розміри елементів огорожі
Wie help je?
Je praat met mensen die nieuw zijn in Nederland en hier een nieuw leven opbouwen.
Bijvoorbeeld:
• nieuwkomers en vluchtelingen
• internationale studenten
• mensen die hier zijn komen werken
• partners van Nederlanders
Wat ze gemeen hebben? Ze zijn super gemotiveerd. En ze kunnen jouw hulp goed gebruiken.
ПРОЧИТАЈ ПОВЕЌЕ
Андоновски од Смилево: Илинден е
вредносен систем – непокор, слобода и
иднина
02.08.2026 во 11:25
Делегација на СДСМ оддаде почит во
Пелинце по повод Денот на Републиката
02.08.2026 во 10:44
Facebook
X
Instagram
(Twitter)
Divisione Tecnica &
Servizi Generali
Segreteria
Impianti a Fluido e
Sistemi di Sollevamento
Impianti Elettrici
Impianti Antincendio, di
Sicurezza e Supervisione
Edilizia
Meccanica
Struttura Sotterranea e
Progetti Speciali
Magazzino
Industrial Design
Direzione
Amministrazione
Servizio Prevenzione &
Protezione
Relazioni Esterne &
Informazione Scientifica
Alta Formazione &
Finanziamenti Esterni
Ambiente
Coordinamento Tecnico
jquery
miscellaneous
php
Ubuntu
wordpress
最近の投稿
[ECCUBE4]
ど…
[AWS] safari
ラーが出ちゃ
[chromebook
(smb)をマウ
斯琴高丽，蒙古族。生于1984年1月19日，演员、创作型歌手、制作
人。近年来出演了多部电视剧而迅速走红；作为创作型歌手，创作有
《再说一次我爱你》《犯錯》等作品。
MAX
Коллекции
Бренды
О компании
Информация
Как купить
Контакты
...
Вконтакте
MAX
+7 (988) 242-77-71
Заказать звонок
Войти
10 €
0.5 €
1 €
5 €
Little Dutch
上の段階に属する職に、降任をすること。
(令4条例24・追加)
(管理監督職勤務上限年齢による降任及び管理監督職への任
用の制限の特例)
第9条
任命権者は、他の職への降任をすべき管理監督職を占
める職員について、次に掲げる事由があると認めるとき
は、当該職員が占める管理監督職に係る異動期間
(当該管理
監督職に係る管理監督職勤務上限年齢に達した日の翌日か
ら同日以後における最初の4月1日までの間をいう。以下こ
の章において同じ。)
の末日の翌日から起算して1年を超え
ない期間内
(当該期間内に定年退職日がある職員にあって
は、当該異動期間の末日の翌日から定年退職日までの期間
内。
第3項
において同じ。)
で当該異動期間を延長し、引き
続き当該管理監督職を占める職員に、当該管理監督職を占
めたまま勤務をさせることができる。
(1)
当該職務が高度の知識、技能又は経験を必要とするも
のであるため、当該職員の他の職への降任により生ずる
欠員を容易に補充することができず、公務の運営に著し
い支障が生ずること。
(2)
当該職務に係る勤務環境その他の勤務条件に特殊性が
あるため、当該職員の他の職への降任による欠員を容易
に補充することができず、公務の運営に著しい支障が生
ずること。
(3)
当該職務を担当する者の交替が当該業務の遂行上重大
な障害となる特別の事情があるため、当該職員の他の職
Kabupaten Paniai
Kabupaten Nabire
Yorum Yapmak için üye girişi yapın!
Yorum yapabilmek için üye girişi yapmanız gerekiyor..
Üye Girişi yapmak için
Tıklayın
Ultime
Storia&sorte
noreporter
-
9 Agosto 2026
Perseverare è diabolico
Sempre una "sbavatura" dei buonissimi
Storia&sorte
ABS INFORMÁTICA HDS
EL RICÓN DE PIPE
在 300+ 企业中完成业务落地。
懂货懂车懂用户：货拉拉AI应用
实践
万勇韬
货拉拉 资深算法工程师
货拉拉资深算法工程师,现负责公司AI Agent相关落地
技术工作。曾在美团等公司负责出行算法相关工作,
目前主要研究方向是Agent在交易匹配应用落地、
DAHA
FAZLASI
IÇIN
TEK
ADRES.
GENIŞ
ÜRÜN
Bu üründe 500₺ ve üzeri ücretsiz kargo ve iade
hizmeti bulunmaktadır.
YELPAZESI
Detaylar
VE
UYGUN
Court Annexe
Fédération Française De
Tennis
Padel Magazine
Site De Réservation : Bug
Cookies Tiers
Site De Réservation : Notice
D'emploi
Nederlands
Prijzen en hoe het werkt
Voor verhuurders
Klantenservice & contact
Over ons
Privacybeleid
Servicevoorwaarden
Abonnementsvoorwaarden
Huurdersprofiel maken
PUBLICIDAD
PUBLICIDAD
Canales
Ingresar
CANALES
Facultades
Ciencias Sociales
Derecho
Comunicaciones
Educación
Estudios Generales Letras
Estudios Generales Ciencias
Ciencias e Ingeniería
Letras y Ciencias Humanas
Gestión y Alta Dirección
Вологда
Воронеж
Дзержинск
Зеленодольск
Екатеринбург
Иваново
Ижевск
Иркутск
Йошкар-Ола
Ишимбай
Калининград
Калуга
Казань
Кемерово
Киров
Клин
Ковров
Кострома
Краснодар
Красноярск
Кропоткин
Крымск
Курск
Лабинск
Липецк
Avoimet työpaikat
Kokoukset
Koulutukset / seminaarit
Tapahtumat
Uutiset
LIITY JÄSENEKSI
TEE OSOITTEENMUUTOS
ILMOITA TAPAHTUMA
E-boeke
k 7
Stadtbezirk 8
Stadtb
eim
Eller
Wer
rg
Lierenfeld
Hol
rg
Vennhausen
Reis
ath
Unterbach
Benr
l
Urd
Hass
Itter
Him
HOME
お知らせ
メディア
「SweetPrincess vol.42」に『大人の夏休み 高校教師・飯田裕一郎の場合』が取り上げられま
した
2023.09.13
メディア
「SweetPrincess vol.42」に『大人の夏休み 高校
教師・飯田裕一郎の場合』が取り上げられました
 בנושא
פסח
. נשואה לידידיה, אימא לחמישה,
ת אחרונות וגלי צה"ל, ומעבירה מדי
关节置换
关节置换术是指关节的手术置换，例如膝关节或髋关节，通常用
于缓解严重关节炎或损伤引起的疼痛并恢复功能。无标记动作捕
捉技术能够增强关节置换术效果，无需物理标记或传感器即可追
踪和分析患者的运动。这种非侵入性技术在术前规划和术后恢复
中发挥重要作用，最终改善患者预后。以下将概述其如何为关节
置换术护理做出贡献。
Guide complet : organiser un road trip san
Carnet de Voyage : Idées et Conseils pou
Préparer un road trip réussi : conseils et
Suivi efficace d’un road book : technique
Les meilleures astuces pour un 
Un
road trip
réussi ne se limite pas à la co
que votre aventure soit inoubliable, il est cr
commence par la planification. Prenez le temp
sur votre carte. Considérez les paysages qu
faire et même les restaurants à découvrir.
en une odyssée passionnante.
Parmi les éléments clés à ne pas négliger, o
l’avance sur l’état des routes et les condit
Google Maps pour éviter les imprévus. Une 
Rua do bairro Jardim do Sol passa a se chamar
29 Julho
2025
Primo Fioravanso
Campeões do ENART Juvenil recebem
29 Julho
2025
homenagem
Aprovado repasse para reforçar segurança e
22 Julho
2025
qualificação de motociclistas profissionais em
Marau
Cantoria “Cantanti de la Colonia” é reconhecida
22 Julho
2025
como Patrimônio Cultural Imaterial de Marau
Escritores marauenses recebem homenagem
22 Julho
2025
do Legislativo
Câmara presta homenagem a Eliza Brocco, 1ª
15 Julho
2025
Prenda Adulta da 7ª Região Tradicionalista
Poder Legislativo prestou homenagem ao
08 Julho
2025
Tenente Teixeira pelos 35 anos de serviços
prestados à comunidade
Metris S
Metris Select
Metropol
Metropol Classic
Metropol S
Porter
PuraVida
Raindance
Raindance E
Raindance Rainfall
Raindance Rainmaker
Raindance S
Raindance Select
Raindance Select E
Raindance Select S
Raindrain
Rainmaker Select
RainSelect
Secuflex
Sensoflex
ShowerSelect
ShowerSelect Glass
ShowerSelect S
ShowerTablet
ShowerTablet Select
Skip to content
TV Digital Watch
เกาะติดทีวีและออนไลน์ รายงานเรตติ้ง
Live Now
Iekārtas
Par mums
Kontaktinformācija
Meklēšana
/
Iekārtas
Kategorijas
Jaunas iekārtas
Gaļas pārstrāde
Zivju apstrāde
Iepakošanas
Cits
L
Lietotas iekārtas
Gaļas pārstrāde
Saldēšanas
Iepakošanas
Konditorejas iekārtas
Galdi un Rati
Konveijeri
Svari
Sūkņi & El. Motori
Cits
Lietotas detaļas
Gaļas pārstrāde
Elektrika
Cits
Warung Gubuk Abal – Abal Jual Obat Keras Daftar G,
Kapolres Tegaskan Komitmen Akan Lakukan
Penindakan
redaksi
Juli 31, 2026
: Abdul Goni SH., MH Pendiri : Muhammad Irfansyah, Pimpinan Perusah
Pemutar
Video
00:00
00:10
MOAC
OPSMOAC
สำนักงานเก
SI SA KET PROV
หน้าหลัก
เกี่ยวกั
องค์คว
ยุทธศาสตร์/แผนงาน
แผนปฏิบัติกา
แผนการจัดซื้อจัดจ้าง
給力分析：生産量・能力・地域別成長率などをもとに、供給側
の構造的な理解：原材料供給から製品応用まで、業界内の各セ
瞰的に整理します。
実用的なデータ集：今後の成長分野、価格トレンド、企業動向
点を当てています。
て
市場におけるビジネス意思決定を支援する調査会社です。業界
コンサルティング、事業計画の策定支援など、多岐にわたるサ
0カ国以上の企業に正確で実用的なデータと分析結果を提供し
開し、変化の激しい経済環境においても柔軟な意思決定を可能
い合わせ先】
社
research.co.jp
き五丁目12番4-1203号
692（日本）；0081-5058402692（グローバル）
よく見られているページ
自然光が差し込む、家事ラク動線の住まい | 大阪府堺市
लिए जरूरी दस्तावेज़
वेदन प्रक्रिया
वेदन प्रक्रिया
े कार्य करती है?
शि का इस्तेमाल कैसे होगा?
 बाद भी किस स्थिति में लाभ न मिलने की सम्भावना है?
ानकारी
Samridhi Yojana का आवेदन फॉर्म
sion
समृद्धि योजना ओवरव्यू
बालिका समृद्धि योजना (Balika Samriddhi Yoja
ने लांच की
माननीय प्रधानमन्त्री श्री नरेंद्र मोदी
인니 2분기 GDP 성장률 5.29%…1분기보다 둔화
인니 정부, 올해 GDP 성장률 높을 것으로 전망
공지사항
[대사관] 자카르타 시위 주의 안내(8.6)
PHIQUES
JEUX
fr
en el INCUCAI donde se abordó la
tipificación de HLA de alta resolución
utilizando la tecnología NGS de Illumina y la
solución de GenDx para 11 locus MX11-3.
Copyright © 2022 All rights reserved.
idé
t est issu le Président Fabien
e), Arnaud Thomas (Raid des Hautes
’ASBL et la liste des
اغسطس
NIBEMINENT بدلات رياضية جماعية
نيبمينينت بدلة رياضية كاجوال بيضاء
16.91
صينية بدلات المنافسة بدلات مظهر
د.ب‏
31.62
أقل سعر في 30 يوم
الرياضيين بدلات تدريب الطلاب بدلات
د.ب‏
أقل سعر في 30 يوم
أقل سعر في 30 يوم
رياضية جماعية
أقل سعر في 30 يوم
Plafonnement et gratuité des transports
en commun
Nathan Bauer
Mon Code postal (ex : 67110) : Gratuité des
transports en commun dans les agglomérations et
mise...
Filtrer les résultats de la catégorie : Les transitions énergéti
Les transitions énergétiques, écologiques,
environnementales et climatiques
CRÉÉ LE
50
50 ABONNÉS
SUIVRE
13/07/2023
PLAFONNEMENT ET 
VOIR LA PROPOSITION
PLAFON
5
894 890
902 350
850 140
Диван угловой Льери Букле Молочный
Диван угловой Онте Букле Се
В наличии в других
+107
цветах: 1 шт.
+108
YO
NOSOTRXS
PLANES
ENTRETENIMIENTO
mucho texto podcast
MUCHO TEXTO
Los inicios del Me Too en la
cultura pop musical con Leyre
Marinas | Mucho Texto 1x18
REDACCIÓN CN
· · · ·
The problem :: Reproduce verbatim the portion of the listing that begins with its first line and ends with the line containing "Impianti Elettrici", including both of those lines.

The answer ::
розміри елементів огорожі
Wie help je?
Je praat met mensen die nieuw zijn in Nederland en hier een nieuw leven opbouwen.
Bijvoorbeeld:
• nieuwkomers en vluchtelingen
• internationale studenten
• mensen die hier zijn komen werken
• partners van Nederlanders
Wat ze gemeen hebben? Ze zijn super gemotiveerd. En ze kunnen jouw hulp goed gebruiken.
ПРОЧИТАЈ ПОВЕЌЕ
Андоновски од Смилево: Илинден е
вредносен систем – непокор, слобода и
иднина
02.08.2026 во 11:25
Делегација на СДСМ оддаде почит во
Пелинце по повод Денот на Републиката
02.08.2026 во 10:44
Facebook
X
Instagram
(Twitter)
Divisione Tecnica &
Servizi Generali
Segreteria
Impianti a Fluido e
Sistemi di Sollevamento
Impianti Elettrici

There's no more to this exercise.